START Records to process

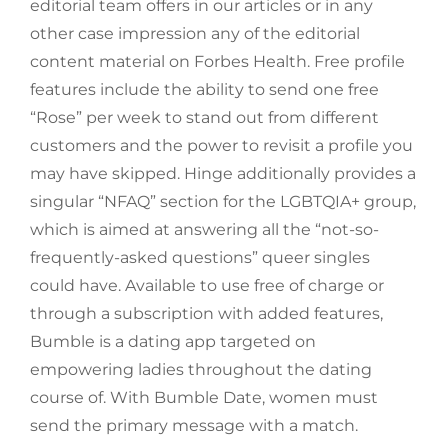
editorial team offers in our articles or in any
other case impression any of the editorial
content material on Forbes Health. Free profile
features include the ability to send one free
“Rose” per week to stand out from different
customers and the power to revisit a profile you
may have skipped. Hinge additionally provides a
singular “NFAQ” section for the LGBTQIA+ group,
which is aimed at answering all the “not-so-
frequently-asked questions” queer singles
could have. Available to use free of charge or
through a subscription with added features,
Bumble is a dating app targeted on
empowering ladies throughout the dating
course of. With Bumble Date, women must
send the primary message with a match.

END Records to process

Some of the data mentions "send". Copy every line where it does.

features include the ability to send one free
send the primary message with a match.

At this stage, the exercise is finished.